───── INPUT DATA
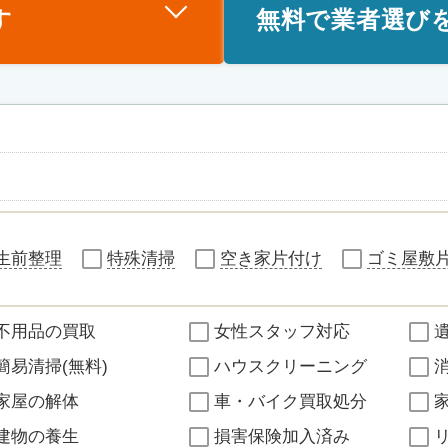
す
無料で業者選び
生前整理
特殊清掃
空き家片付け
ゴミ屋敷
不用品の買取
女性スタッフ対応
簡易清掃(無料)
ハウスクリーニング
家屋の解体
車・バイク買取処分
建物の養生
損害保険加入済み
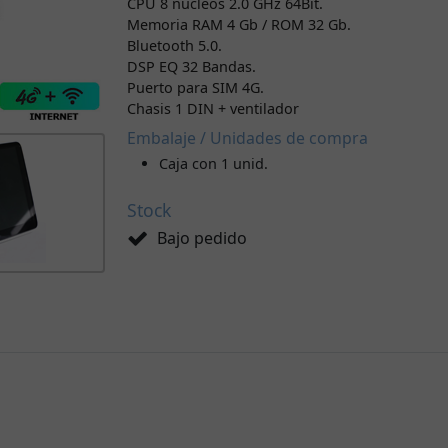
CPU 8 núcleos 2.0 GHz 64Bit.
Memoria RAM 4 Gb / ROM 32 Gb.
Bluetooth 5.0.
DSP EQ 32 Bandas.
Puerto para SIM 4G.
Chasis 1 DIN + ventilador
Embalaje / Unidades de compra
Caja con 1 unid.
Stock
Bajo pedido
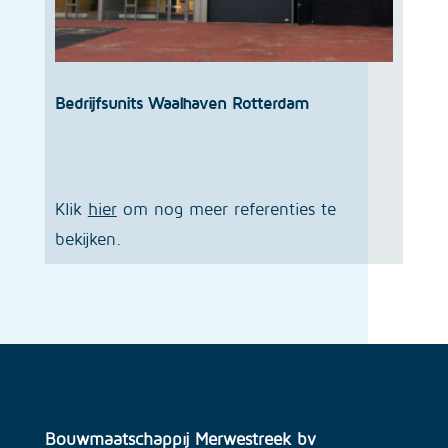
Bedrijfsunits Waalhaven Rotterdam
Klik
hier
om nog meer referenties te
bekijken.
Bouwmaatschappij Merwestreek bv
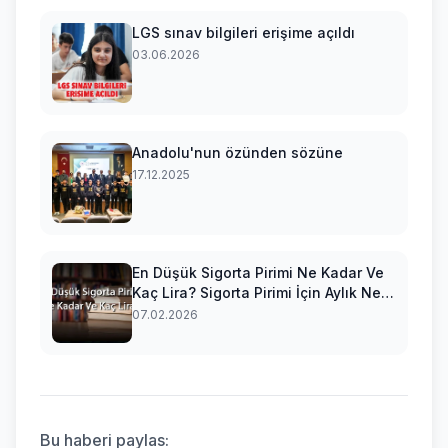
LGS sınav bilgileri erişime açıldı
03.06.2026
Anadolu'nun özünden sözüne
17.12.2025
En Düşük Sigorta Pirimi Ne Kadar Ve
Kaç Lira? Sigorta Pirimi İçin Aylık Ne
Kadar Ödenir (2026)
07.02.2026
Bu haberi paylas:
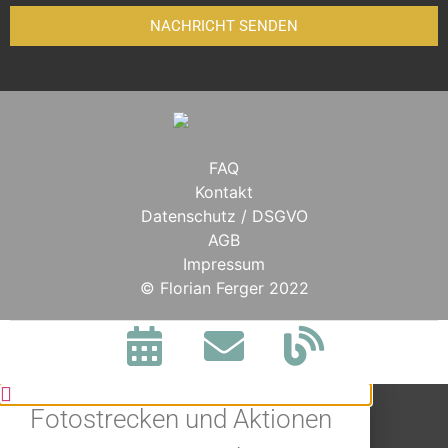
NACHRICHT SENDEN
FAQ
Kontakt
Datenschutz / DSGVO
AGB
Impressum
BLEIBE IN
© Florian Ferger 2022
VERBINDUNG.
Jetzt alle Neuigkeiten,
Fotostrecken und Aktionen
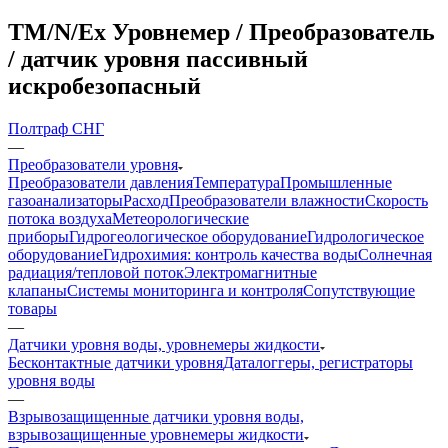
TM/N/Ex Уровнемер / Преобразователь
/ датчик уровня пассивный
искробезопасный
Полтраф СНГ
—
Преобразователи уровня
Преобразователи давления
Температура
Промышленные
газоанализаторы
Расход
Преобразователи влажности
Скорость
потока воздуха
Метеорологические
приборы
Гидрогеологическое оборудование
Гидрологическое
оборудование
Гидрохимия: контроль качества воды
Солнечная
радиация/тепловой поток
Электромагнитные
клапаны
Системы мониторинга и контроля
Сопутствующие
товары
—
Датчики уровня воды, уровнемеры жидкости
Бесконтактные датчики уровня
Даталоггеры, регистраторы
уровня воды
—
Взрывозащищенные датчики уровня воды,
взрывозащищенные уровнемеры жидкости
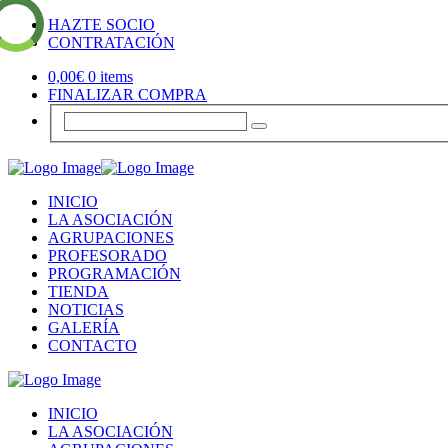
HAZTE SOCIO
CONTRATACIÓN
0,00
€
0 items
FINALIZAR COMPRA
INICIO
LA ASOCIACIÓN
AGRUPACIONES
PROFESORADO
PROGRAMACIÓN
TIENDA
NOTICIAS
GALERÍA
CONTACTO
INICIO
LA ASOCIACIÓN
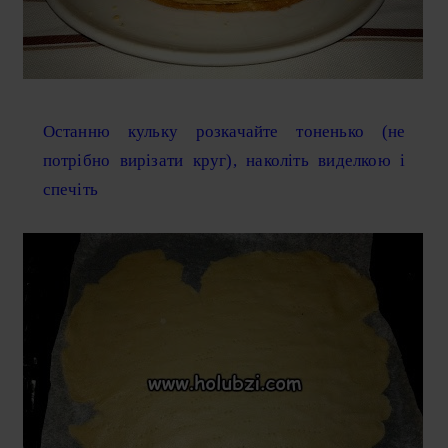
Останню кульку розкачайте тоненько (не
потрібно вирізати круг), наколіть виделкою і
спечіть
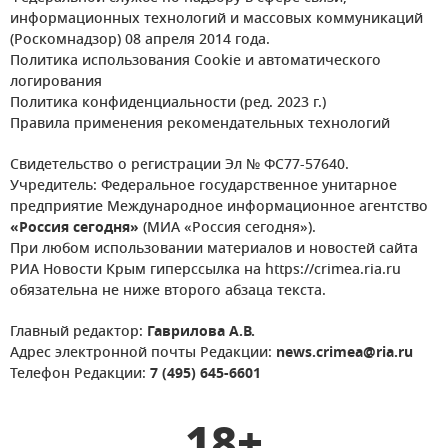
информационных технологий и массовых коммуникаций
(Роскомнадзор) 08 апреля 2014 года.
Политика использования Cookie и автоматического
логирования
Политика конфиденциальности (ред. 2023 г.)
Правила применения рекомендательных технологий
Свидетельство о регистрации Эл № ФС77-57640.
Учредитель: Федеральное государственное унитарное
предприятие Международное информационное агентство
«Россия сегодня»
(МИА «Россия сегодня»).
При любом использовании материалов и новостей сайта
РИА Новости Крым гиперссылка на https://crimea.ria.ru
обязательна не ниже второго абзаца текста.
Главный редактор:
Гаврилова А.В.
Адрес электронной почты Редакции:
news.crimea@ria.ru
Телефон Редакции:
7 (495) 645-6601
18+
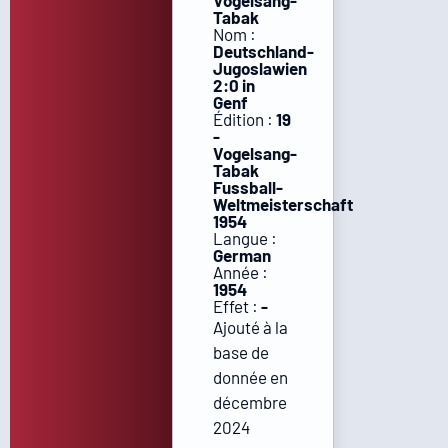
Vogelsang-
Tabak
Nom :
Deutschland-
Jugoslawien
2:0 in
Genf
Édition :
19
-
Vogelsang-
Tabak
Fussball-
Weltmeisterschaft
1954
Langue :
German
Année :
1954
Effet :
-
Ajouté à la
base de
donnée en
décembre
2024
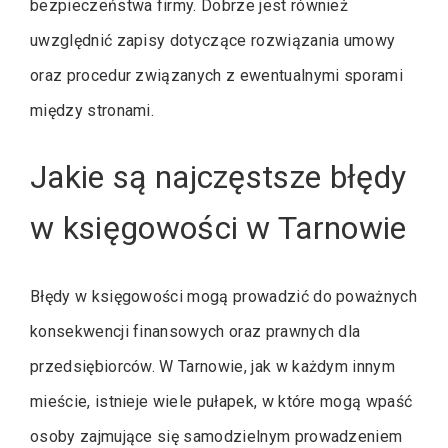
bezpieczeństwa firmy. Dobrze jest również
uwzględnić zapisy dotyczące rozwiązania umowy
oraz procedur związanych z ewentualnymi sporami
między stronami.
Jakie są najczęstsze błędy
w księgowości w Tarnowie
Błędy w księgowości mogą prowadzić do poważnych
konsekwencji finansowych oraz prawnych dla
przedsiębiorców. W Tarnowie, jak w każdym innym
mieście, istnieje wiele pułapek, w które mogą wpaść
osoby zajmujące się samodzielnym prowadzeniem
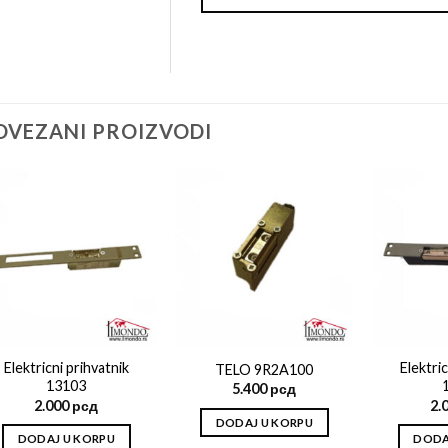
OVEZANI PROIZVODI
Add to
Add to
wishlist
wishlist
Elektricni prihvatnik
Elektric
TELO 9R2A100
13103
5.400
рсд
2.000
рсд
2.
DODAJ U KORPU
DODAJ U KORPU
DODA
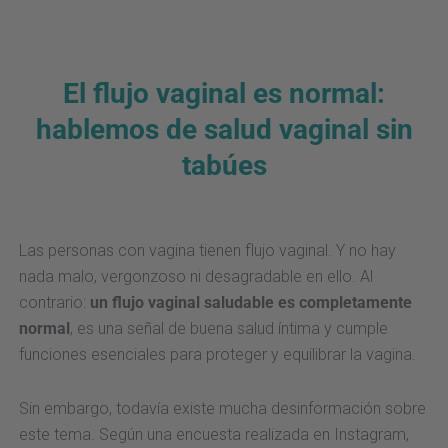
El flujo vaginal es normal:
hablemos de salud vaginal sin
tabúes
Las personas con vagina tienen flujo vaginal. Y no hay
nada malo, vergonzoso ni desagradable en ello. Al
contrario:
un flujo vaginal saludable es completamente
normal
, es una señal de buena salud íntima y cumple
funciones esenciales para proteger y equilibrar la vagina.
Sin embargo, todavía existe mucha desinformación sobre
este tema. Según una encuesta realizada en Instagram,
──────────
TASK DETAILS
Return every line from the entries above that includes the word "flujo".

ANSWER SECTION
El flujo vaginal es normal:
Las personas con vagina tienen flujo vaginal. Y no hay
un flujo vaginal saludable es completamente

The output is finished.